Le succès de la mobilisation à l’échelle de l’Etat espagnol pour la “Democracia real ya” (« Une réelle démocratie, maintenant ! ») a été énorme. Dans 60 villes il y a eu des manifestations, dont beaucoup avec une importante participation. En outre, il y a eu également des actions solidaires dans plusieurs villes d’Europe comme à Lisbonne, Porto, Coimbra, Faro et Braga au Portugal, Dublin, Amsterdam, Paris et Londres.

Parmi les dizaines de milliers de manifestants se trouvaient de très nombreux jeunes, mais aussi des personnes de tous les âges, des travailleurs, des précaires, des chômeurs, qui sont sortis dans les rues pour exprimer leur ras-le-bol, guidés par la consigne: « Une réelle démocratie, maintenant. Nous ne sommes pas une marchandise aux mains des politiciens et des banquiers ».

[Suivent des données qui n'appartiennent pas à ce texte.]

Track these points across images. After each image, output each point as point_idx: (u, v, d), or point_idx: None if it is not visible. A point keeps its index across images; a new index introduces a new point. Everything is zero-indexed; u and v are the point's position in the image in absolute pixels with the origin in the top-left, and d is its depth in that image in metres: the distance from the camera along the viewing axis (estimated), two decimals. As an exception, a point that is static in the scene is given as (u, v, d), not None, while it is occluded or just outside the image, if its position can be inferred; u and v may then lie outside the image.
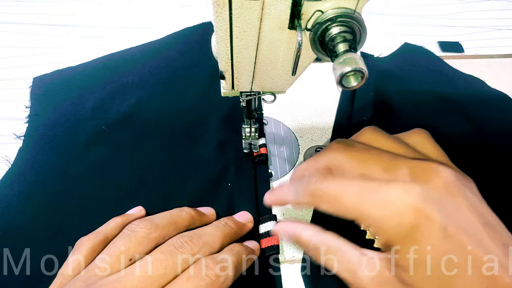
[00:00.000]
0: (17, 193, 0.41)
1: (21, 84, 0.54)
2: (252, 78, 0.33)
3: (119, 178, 0.42)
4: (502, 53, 0.62)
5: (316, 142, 0.47)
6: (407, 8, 0.71)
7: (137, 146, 0.46)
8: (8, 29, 0.64)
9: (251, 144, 0.44)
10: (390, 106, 0.51)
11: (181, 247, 0.29)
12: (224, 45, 0.28)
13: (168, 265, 0.28)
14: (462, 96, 0.52)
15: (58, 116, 0.48)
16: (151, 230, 0.30)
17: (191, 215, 0.34)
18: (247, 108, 0.40)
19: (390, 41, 0.63)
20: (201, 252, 0.30)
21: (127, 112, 0.49)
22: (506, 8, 0.72)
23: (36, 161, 0.44)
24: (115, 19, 0.66)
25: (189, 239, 0.30)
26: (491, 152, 0.45)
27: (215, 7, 0.24)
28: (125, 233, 0.31)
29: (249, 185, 0.41)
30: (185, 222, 0.34)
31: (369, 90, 0.52)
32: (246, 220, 0.37)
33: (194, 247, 0.30)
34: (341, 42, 0.23)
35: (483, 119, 0.49)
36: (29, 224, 0.38)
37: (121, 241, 0.30)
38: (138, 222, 0.31)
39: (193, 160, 0.44)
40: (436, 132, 0.48)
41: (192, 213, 0.34)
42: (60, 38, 0.62)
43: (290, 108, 0.51)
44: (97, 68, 0.56)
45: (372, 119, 0.48)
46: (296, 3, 0.24)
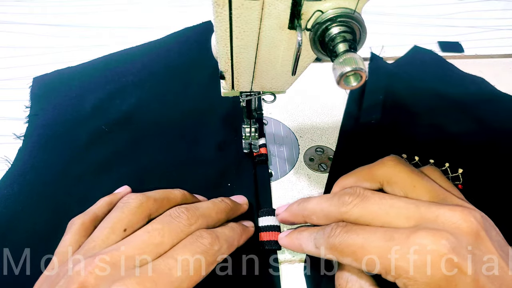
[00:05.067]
0: (17, 193, 0.41)
1: (21, 84, 0.54)
2: (252, 78, 0.33)
3: (118, 178, 0.42)
4: (502, 53, 0.62)
5: (316, 142, 0.47)
6: (407, 8, 0.71)
7: (137, 146, 0.46)
8: (8, 29, 0.64)
9: (251, 144, 0.44)
10: (399, 109, 0.50)
11: (178, 217, 0.30)
12: (224, 45, 0.28)
13: (165, 234, 0.28)
14: (472, 100, 0.52)
15: (58, 116, 0.48)
16: (143, 200, 0.31)
17: (184, 194, 0.35)
18: (247, 108, 0.40)
19: (390, 41, 0.63)
20: (197, 223, 0.30)
21: (127, 112, 0.49)
22: (506, 8, 0.72)
23: (36, 161, 0.44)
24: (115, 19, 0.66)
25: (186, 210, 0.31)
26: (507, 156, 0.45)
27: (215, 7, 0.24)
28: (118, 206, 0.31)
29: (249, 185, 0.41)
30: (178, 198, 0.34)
31: (378, 93, 0.51)
32: (242, 202, 0.38)
33: (191, 218, 0.30)
34: (341, 42, 0.23)
35: (493, 122, 0.49)
36: (29, 224, 0.38)
37: (114, 213, 0.30)
38: (130, 195, 0.32)
39: (193, 160, 0.44)
40: (446, 135, 0.48)
41: (185, 193, 0.35)
42: (60, 38, 0.62)
43: (290, 108, 0.51)
44: (97, 68, 0.56)
45: (380, 122, 0.48)
46: (296, 3, 0.24)
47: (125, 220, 0.30)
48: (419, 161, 0.45)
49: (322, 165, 0.45)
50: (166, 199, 0.33)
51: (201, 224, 0.30)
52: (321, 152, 0.46)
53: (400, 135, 0.47)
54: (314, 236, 0.30)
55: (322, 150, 0.46)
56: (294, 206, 0.34)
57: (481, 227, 0.25)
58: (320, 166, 0.45)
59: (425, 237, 0.24)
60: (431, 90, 0.53)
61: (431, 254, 0.23)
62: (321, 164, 0.45)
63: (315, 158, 0.46)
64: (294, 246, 0.33)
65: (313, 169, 0.44)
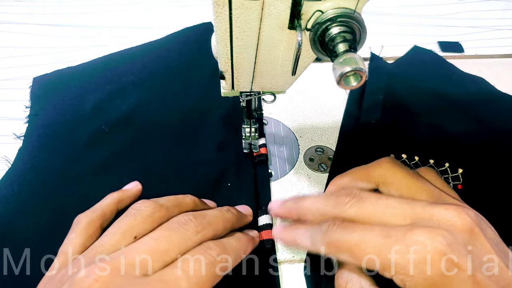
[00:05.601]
0: (16, 193, 0.41)
1: (21, 84, 0.54)
2: (252, 78, 0.33)
3: (118, 178, 0.42)
4: (502, 53, 0.62)
5: (316, 142, 0.47)
6: (407, 8, 0.71)
7: (137, 146, 0.46)
8: (8, 29, 0.64)
9: (251, 144, 0.44)
10: (399, 109, 0.50)
11: (185, 224, 0.29)
12: (224, 45, 0.28)
13: (172, 241, 0.28)
14: (472, 100, 0.52)
15: (58, 116, 0.48)
16: (156, 209, 0.31)
17: (194, 201, 0.35)
18: (247, 108, 0.40)
19: (390, 41, 0.63)
20: (204, 231, 0.30)
21: (127, 112, 0.49)
22: (506, 8, 0.72)
23: (36, 161, 0.44)
24: (115, 19, 0.66)
25: (194, 217, 0.30)
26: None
27: (215, 7, 0.24)
28: (130, 212, 0.31)
29: (249, 185, 0.41)
30: (189, 207, 0.34)
31: (379, 93, 0.51)
32: (247, 212, 0.38)
33: (198, 225, 0.30)
34: (341, 42, 0.23)
35: (493, 122, 0.49)
36: (29, 224, 0.38)
37: (126, 219, 0.30)
38: (143, 201, 0.31)
39: (193, 160, 0.44)
40: (446, 135, 0.48)
41: (196, 200, 0.35)
42: (60, 38, 0.62)
43: (290, 108, 0.51)
44: (97, 68, 0.56)
45: (380, 122, 0.48)
46: (296, 3, 0.24)
47: (136, 227, 0.29)
48: (419, 161, 0.45)
49: (322, 165, 0.45)
50: (178, 208, 0.32)
51: (207, 232, 0.30)
52: (321, 152, 0.46)
53: (400, 135, 0.47)
54: (311, 232, 0.30)
55: (322, 150, 0.46)
56: (289, 203, 0.34)
57: (476, 224, 0.25)
58: (320, 166, 0.45)
59: (421, 234, 0.24)
60: (431, 90, 0.53)
61: (430, 253, 0.23)
62: (321, 164, 0.45)
63: (315, 158, 0.46)
64: (289, 241, 0.32)
65: (313, 169, 0.44)
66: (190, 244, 0.29)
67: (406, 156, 0.45)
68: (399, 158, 0.45)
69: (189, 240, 0.29)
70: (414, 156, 0.45)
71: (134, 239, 0.29)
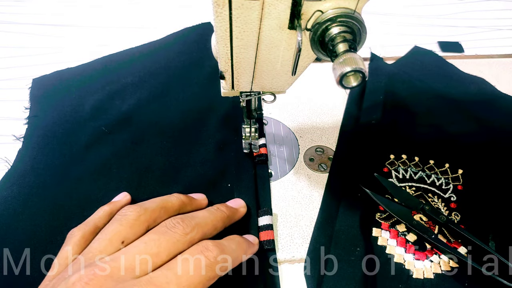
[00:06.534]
0: (16, 194, 0.41)
1: (21, 84, 0.54)
2: (252, 78, 0.33)
3: (118, 178, 0.42)
4: (502, 53, 0.62)
5: (316, 142, 0.47)
6: (407, 8, 0.71)
7: (137, 146, 0.45)
8: (8, 29, 0.64)
9: (251, 144, 0.44)
10: (399, 109, 0.50)
11: (173, 227, 0.30)
12: (224, 45, 0.28)
13: (161, 244, 0.29)
14: (472, 100, 0.52)
15: (58, 117, 0.48)
16: (141, 213, 0.31)
17: (181, 200, 0.35)
18: (247, 108, 0.40)
19: (390, 41, 0.63)
20: (193, 233, 0.30)
21: (126, 112, 0.49)
22: (506, 8, 0.72)
23: (36, 162, 0.44)
24: (115, 19, 0.66)
25: (181, 220, 0.31)
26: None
27: (215, 7, 0.24)
28: (116, 218, 0.31)
29: (249, 185, 0.41)
30: (175, 206, 0.34)
31: (379, 93, 0.51)
32: (238, 206, 0.38)
33: (186, 228, 0.30)
34: (341, 42, 0.23)
35: (493, 122, 0.49)
36: (29, 225, 0.38)
37: (112, 226, 0.31)
38: (128, 207, 0.32)
39: (193, 160, 0.44)
40: (447, 135, 0.48)
41: (182, 198, 0.35)
42: (60, 38, 0.62)
43: (290, 108, 0.51)
44: (96, 69, 0.55)
45: (380, 122, 0.48)
46: (296, 3, 0.24)
47: (123, 232, 0.30)
48: (419, 161, 0.45)
49: (322, 165, 0.45)
50: (163, 209, 0.33)
51: (197, 234, 0.31)
52: (321, 152, 0.46)
53: (400, 135, 0.47)
54: None
55: (322, 150, 0.46)
56: None
57: None
58: (320, 166, 0.45)
59: None
60: (431, 90, 0.53)
61: None
62: (321, 164, 0.45)
63: (315, 158, 0.46)
64: None
65: (313, 169, 0.44)
66: (179, 246, 0.29)
67: (406, 156, 0.45)
68: (399, 158, 0.45)
69: (177, 242, 0.29)
70: (414, 157, 0.45)
71: (122, 244, 0.30)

Une fois de plus, comme cela s’est passé dans le cas des révolutions dans les pays arabes, les réseaux sociaux ont servit de média privilégié pour la mobilisation, mais il faut cependant ajouter qu’elle n’a rien eu de « virtuelle » puisque se sont organisées des assemblées préparatoires et des groupes de travail dans différentes villes.

Dans la période précédent l’initiative la journée d'action, l'initiative « Prends la rue le 15 mai ! » a pu compter avec le soutien de plus de 42.000 personnes sur sa page Facebooket d’une grande quantité – plusieurs centaines – de collectifs et d’organisations sociales, parmi lesquelles se trouve le collectif de précaires « Juventud sin futuro » (« Jeunesse sans futur »), qui a déjà réalisé une manifestation à Madrid et dans d’autres villes de l’Etat espagnol au début du mois d’avril. Le célèbre écrivain et économiste José Luis Sampedro – préfacier de l’édition espagnole du livre « Indignez-vous » de Stephane Hessel – a également publiquement manifesté son adhésion à l’initiative au travers d’une lettre ouverte.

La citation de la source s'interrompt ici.